Cumhuriyet Halk Partisi (CHP) 39. Olağan Kurultayı'nda Kocaeli İl Başkanı Erdem Arcan, PM için Genel İş Sendikası Kocaeli Şube Başkanı ve CHP Kocaeli Kurultay Delegesi Vedat Küçük’ü önermişti. Küçük, Özgür Özel'in anahtar listesine girememiş ve bunun üzeirne adaylığını geri çekmişti.
"GERÇEK DIŞI"
Yaşanan bu süreç sonrasında ismi kamuoyunda tartışılan ve iddialar ile gündeme gelen Vedat Küçük, sosyal medya hesabı üzerinden bir açıklama yaptı. Küçük'ün "Son günlerde ismim üzerinden yürütülen tartışmaların büyük bölümünün gerçek dışı olduğu açıktır." ifadelerini kullandığı açıklaması şu şekilde:
"Son günlerde ismim üzerinden yürütülen tartışmaların büyük bölümünün gerçek dışı olduğu açıktır. Adında “barış” geçip kaleminde huzurun, hakkaniyetin ve gerçeklerin zerresi olmayan bazı çevrelerin gerçeği eğip bükerek bir karakter suikastı üretme çabalarını da not ediyorum. Gerçeklere bakmak yerine dedikoduyu tercih eden bu yaklaşımın ne gazetecilikle ilgisi var ne de kamu yararıyla. Kimin hangi niyetle hareket ettiğini anlamak için satır aralarına bakmak yetiyor.

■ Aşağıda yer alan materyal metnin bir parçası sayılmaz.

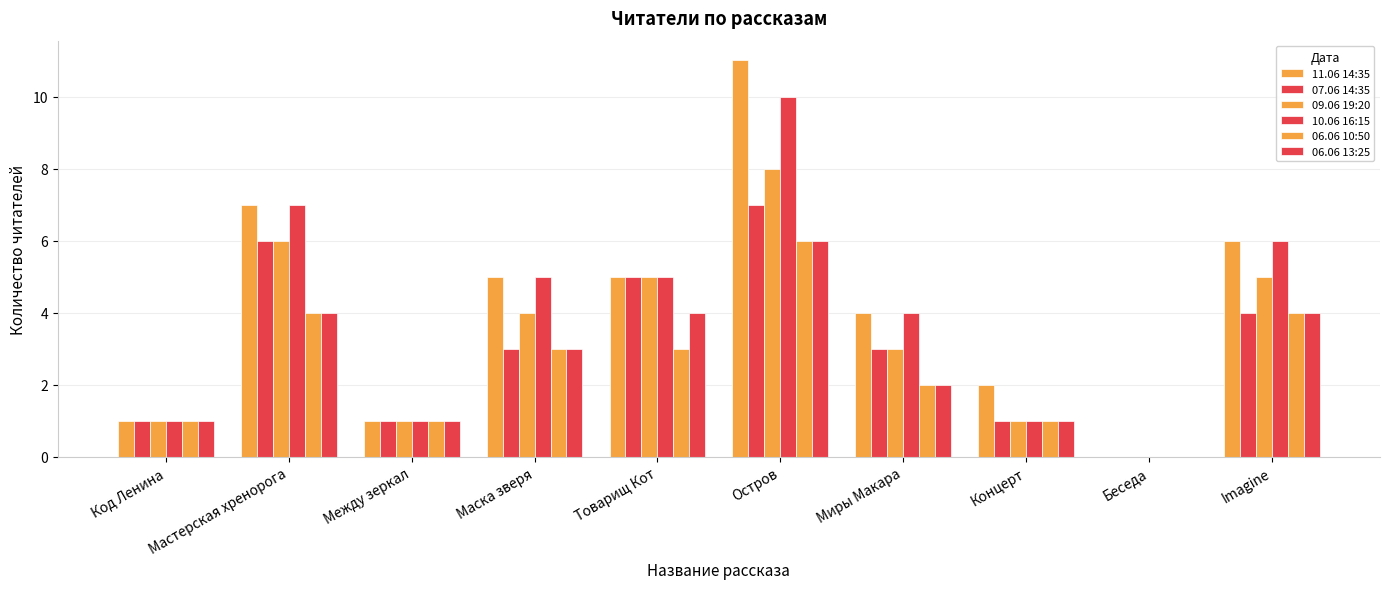

How many groups of bars are there?

10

CHP’de 35 yılı aşan örgüt emeğim ve DİSK’te 22 yıllık mücadelem boyunca kimsenin gölgesine sığınmadım, hiç kimsenin talimatıyla yol yürümedim. Bu çizgi, bir makamın değil, alın terinin ve kararlılığın çizgisidir. Bugün hakkımda üretilen iddialar ise, hem şahsımı hem de arkamdaki binlerce emekçiyi hedef alan bilinçli bir çarpıtma kampanyasından başka bir şey değildir. Bu ucuz yöntemlerle ne mücadele geçmişimi lekeleyebilirler ne de sendikal irademi kırabilirler.

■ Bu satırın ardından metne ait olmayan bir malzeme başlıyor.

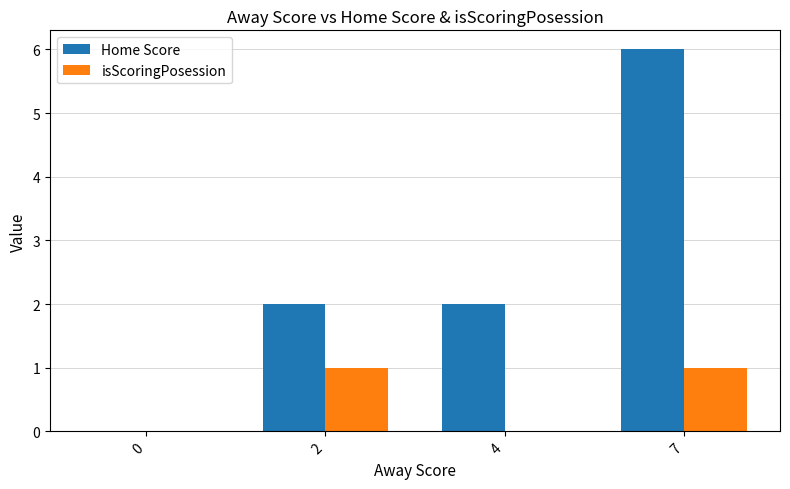

Which series has the largest total across all categories?

Home Score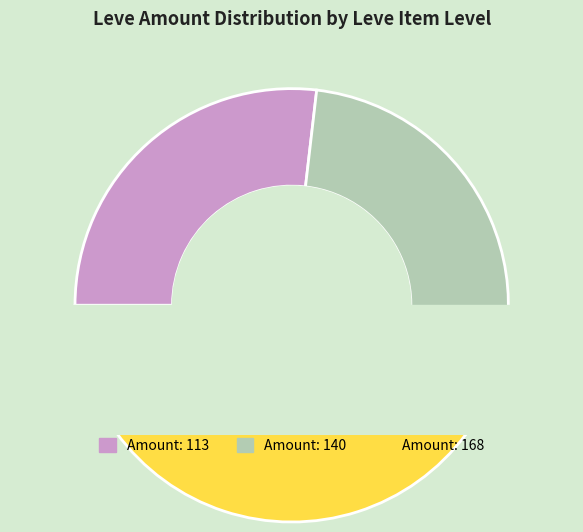

To the nearest percent, what is the difference between the I, Gladius and Smelt and Dealt slice percentages?

3%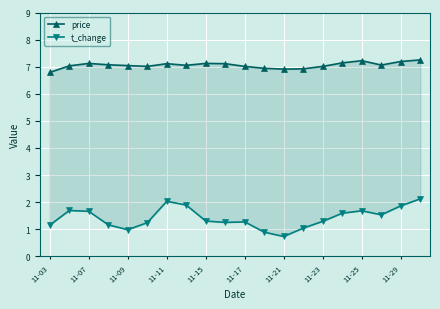

Rank the series at 11-21 from highest to lowest value.

price, t_change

Defalarca anlattığım Makam şoförü konusu tamamen çarpıtılmıştır; üyemizin mahkemesine gitmem, kanunen yerine getirilmesi zorunlu bir şahitlik tebligatının sonucudur. Bu çağrıya uymamak mümkün değildir. Mahkemede ne işçinin aleyhine bir söz söyledim ne de kimsenin lehine uydurulmuş bir ifade verdim. Bunu sürekli sürekli anlatmama rağmen hâlâ anlamamakta ısrar eden kafaların “gazeteci” sıfatıyla ortada dolaşması ise gerçekten üzücü bir tablodur. Hamile bir kadının işten çıkarıldığı ya da taciz şikâyetinin görmezden gelindiği iddiaları ise tamamen asılsızdır; böyle bir olay ne sendikamızın kayıtlarında ne de resmi süreçlerde vardır. Taciz gibi bir konuda zaten susmamız mümkün değildir.
Kim ne yazarsa yazsın, hangi yalanı kaç kez ısıtırsa ısıtsın; ne emeğimi lekeleyebilirler ne de duruşumu eğebilirler. Ben hayatım boyunca kimsenin önünde eğilmedim, bugün de eğilmem. Hakikati eğip bükerek kendine yer açmaya çalışanların ise bu kentte ve bu mücadelede karşılıklarının olmadığını çok yakında kendileri de görecektir."